There is, however, a silver lining to the whole situation of failing business activity. The demand for medical supplies such as facemasks and sanitizers can be profitable for manufacturers and retailers. Due to high demand, they are increasing prices before the government law of pricing has taken place. Since the end of the outbreak is yet to be seen, the hard infrastructure of the healthcare will have more investment in an attempt to find a vaccine or due to the necessity of antibiotics. The delivery companies and e-commerce will also grow because most of the customers stay at home. Another sector that could get increased interest in sustainable energy providers (Elbadawi & Makdisi, 2020). Due to the lowering of oil prices and economic challenges, GCC countries could guide their efforts towards more sustainable energy sources, which could become another area for expanding businesses.

Beyond the apparent pandemic crisis, GCC countries faced a dual challenge with the drop in oil prices.

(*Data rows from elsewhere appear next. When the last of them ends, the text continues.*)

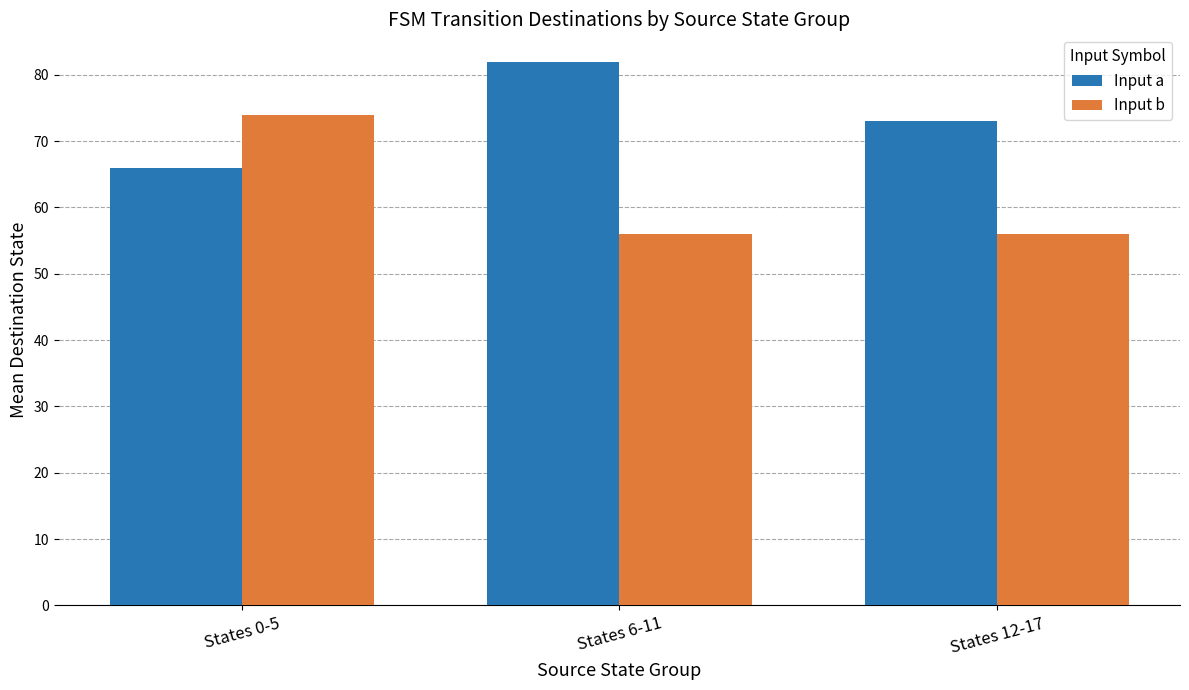

At which label does Input b reach its peak?

States 0-5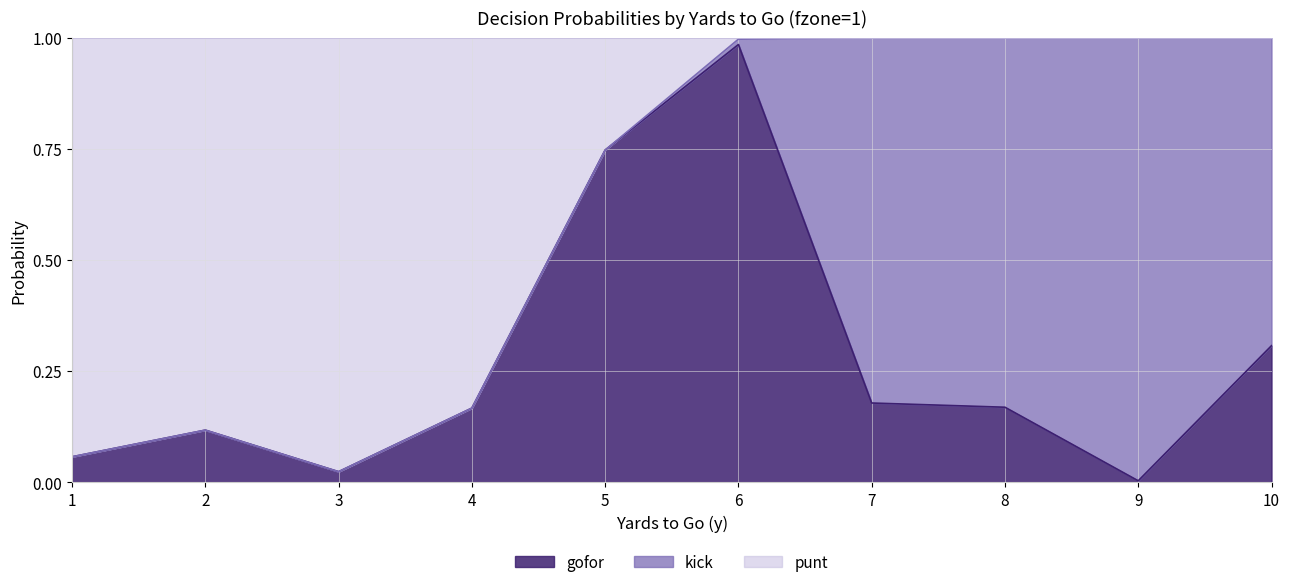

Which series has the largest range (max minus min)?

gofor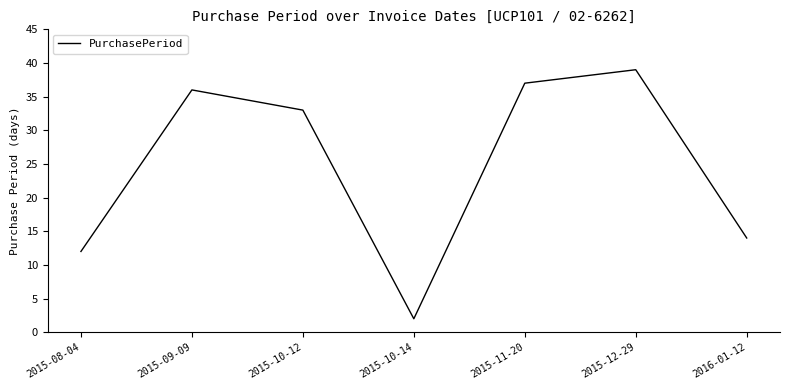

Is it true that the value at 2015-08-04 is 17?

False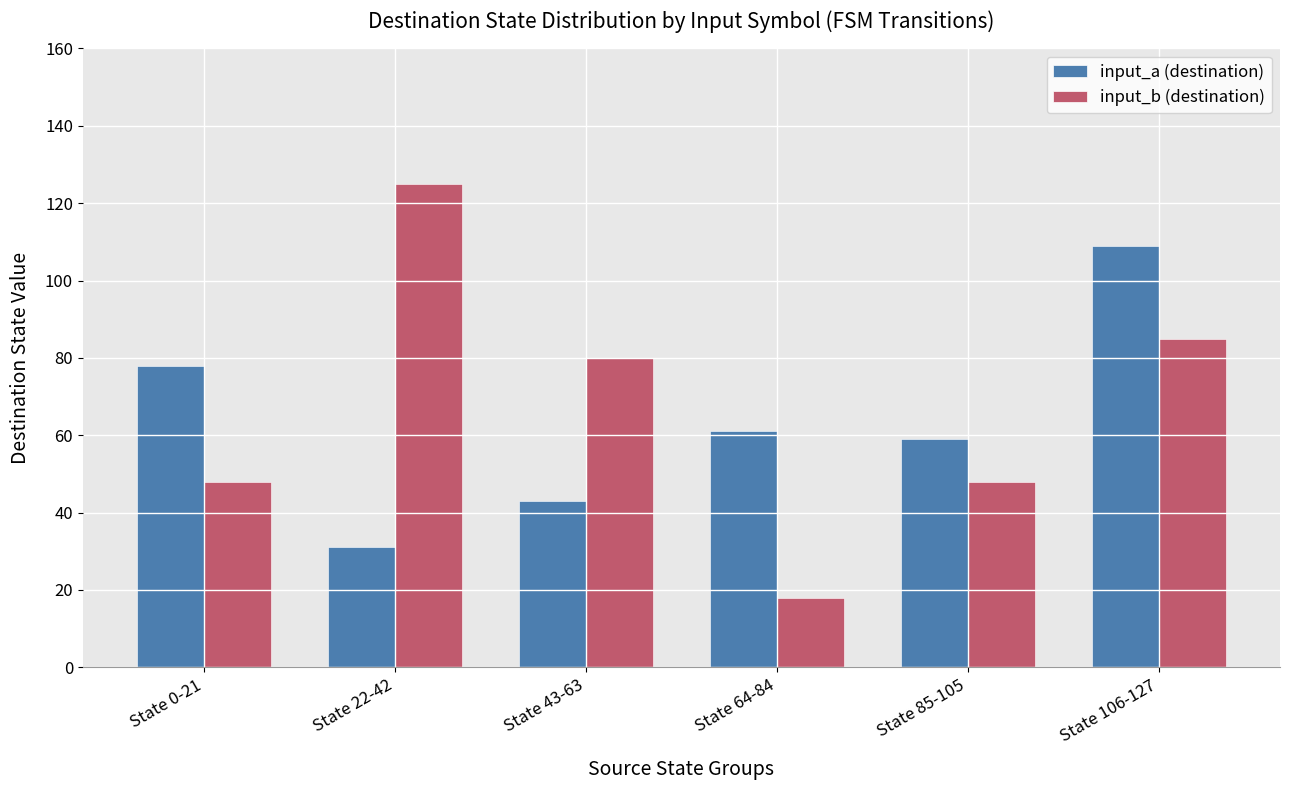

What is the difference between the maximum and minimum values in the input_a (destination) series?

78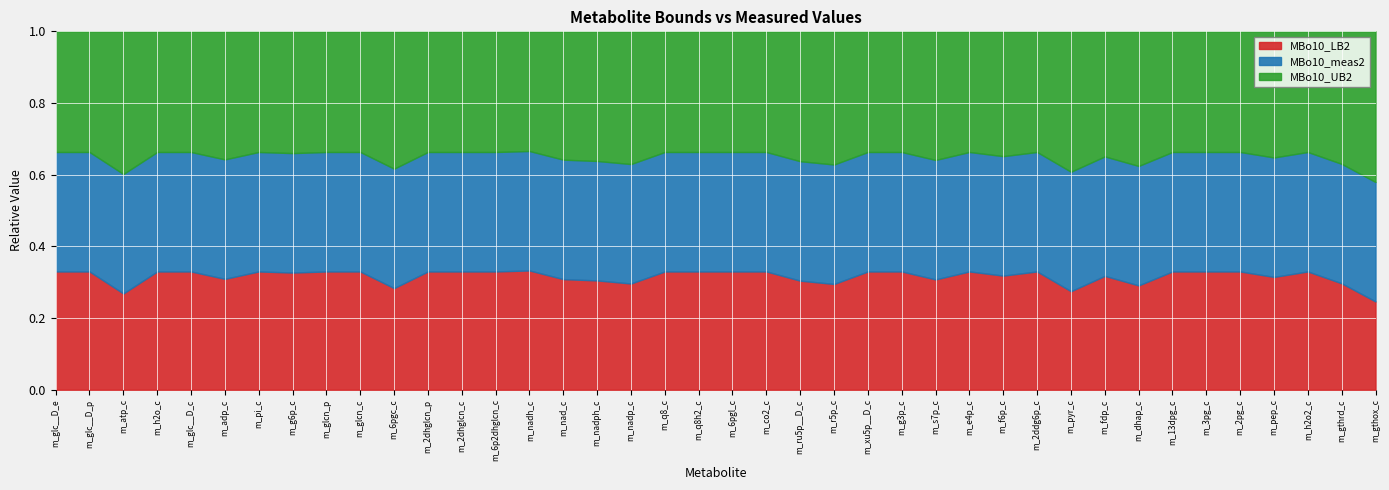

Is it true that MBo10_LB2 equals 0.3 at m_nadp_c?

True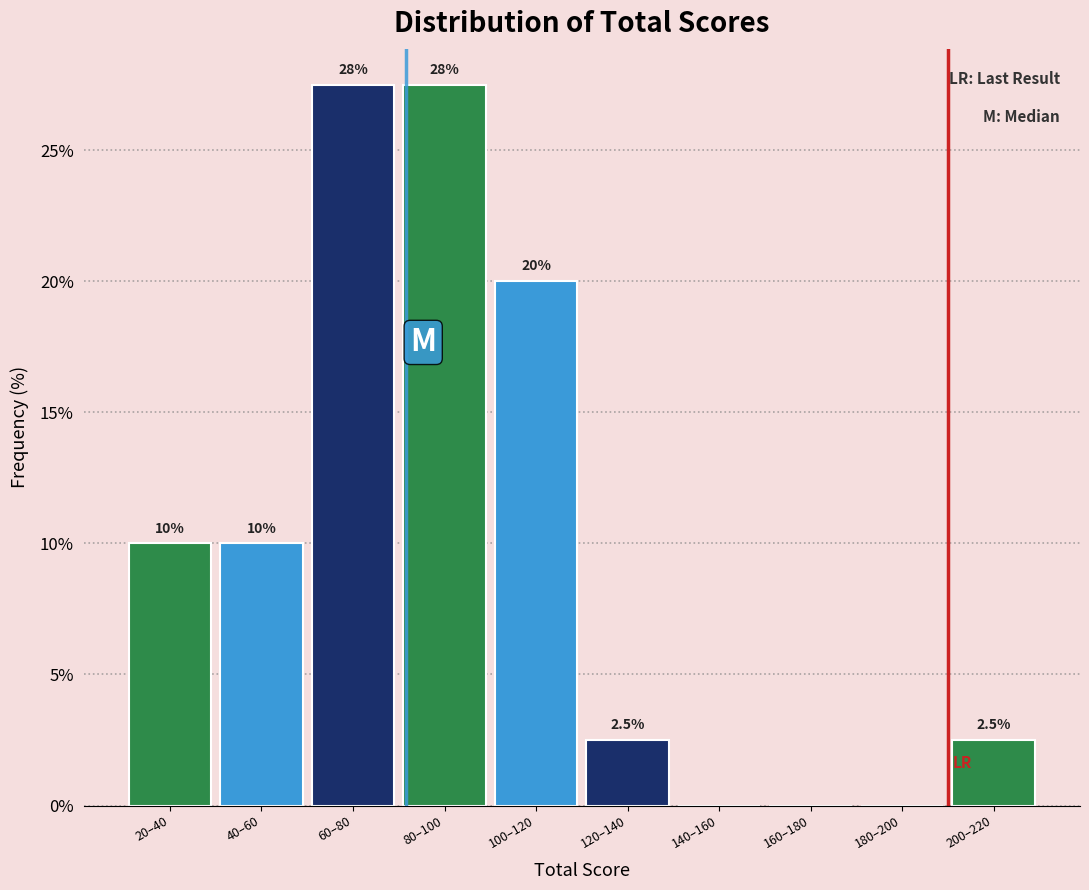

Reading left to right, extract all data points from this chart.

20–40=10.0	40–60=10.0	60–80=27.5	80–100=27.5	100–120=20.0	120–140=2.5	140–160=0.0	160–180=0.0	180–200=0.0	200–220=2.5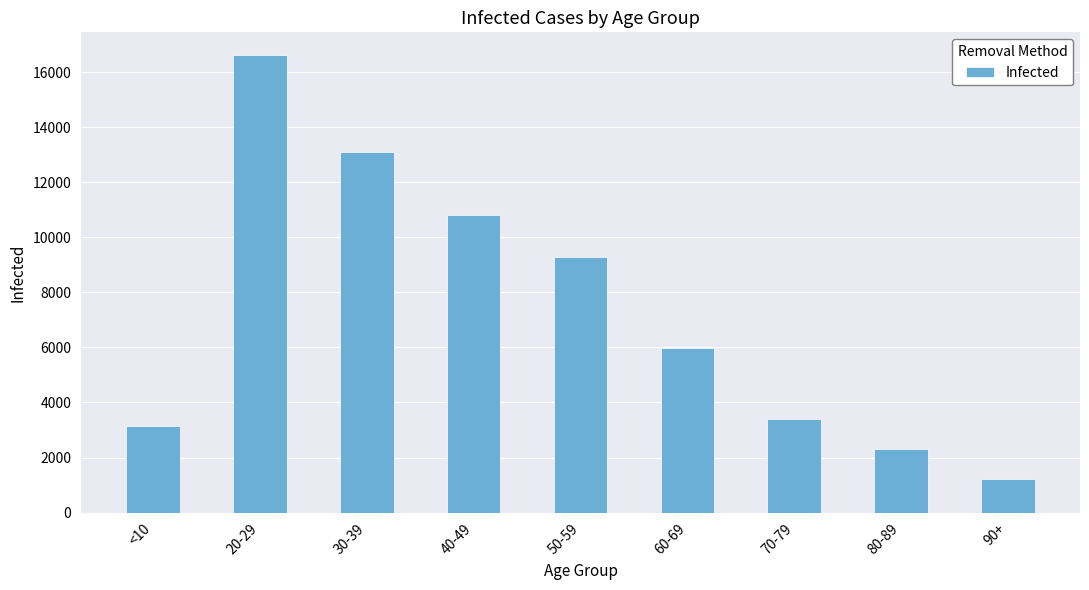

Between 60-69 and 80-89, which is larger?

60-69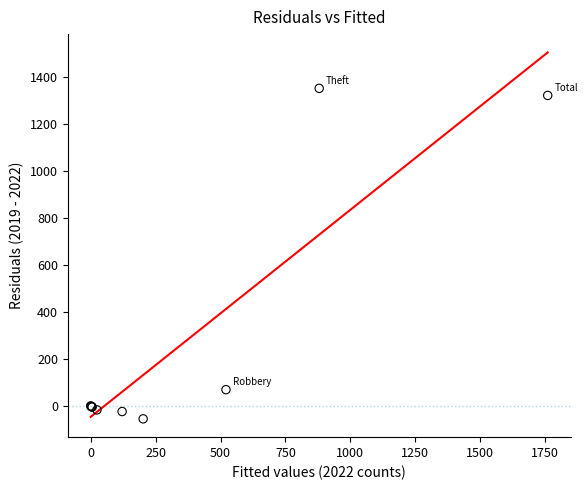

What Y value in the scatter plot is closest to 648?

70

It has shown the consequences of over-reliance on the export of energy, considered the most significant profit is now a structural weakness in the economy of the region. Clearly, the ways in which GCC countries will manage the economic and health crises will determine the future of the area, and perhaps the whole world. Since both the largest sources of income, tourism, and oil supply, are now at risk, GCC countries should think about the alternatives to rehabilitate the economics.

References

Ebrahim, S. H., & Memish, Z. A. (2020). Saudi Arabias measures to curb the COVID-19 outbreak: Temporary suspension of the Umrah pilgrimage. Journal of Travel Medicine. Web.

Elbadawi, I. A., & Makdisi, S. (2020). The sustainability of GCC development under the new global oil order. The Economic Research Forum. Web.

Liangxiang, J. (2020). The pandemic, falling oil prices and implications in the Middle East – China.org.cn. China.org.cn. Web.

Saidi, N. (2020). The Arab world’s perfect COVID-19 storm. Project Syndicate. Web.